Regression and model fitting

! Simple linear regression
x = runif(200)
y = 1.0 + 2.0*x + 0.2*rnorm(200)
regress(x, y)                     ! with intercept by default
regress(x, y, intcp=0)            ! no-intercept regression
huber_regress(y, x)               ! robust simple regression (Huber loss)
huber_regress(y, x, c=1.345)      ! robust threshold tuning
bisquare_regress(y, x)            ! robust simple regression (Tukey bisquare)
bisquare_regress(y, x, c=4.685)   ! robust threshold tuning
dist_regress(normal, y, x)        ! Gaussian-error regression
dist_regress(t, y, x)             ! Student-t regression, df estimated if omitted
dist_regress(t, y, x, df=[4,6,8,12]) ! choose best df from candidate grid

! Multiple regression
z = x^2
regress(y, x, z)                  ! multiple predictors via regress(...)
poly1reg(y, x, 3)                 ! polynomial regression in one predictor up to degree 3
dist_regress(normal, y, x, z)     ! Gaussian multiple regression
dist_regress(t, y, x, z, df=8)    ! t-errors multiple regression with fixed df

! No-predictor mode
dist_regress(normal, y)           ! intercept-only normal model
dist_regress(t, y)                ! intercept-only t model (df estimated)

----------------------------------------

**EXERCISE REQUIREMENTS:**
1: Could you reproduce the regression text from "Regression and model" up to and including "regression (Huber loss)", switching every "robust" to "resistant"?
2: Answer these about the regression text:
(a) What threshold value of c is used with bisquare_regress?
(b) Which candidate df values are offered for the Student-t regression?
(c) What degree is given to poly1reg?
The listing that follows the regression text comes from a separate source.

----------------------------------------

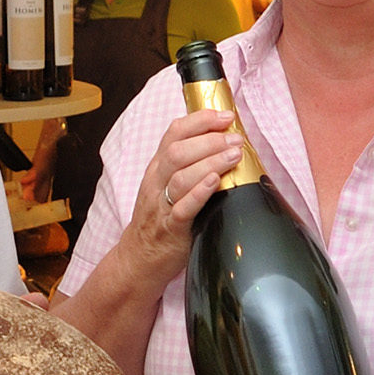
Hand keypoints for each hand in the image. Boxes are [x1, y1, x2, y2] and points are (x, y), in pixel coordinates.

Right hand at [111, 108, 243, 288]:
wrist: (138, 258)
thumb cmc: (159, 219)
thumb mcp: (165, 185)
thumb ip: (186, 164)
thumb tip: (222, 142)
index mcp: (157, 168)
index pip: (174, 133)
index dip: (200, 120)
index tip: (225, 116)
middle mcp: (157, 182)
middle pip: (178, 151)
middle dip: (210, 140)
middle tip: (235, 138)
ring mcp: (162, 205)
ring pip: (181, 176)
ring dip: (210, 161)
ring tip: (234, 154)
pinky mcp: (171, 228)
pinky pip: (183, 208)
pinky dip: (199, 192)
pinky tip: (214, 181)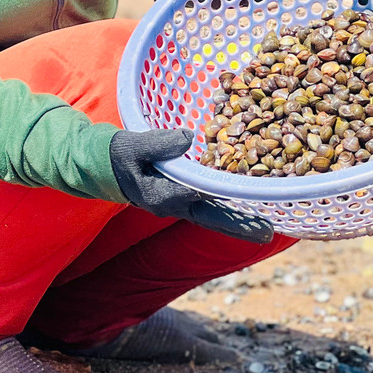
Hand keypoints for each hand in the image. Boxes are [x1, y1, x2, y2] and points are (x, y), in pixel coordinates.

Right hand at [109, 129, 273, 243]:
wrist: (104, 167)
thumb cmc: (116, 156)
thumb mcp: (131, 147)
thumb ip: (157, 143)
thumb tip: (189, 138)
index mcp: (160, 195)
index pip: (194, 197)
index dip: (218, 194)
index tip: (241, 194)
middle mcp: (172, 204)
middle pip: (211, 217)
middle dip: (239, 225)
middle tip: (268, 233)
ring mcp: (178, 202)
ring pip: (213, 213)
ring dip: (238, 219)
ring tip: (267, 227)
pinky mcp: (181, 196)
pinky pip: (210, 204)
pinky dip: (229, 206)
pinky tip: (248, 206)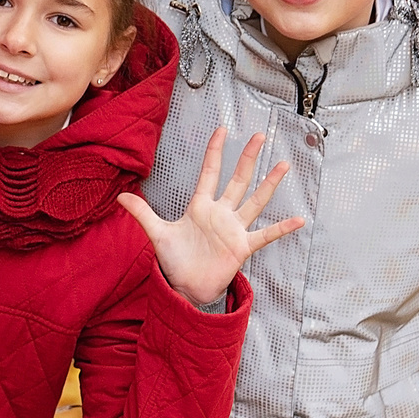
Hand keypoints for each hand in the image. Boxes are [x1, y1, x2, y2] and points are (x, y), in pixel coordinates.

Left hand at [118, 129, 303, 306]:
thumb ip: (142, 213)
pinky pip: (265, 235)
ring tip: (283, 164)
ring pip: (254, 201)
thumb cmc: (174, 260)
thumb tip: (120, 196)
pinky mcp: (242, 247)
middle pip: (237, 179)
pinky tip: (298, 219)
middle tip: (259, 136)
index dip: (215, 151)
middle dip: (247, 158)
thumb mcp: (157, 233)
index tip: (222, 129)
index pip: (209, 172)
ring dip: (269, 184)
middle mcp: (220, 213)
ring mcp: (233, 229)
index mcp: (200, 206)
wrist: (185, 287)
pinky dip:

----------------------------------------

**RESULTS:**
1:
Regression and model fitting

! Simple linear regression
x = runif(200)
y = 1.0 + 2.0*x + 0.2*rnorm(200)
regress(x, y)                     ! with intercept by default
regress(x, y, intcp=0)            ! no-intercept regression
huber_regress(y, x)               ! resistant simple regression (Huber loss)

2:
(a) 4.685
(b) 4, 6, 8 and 12
(c) 3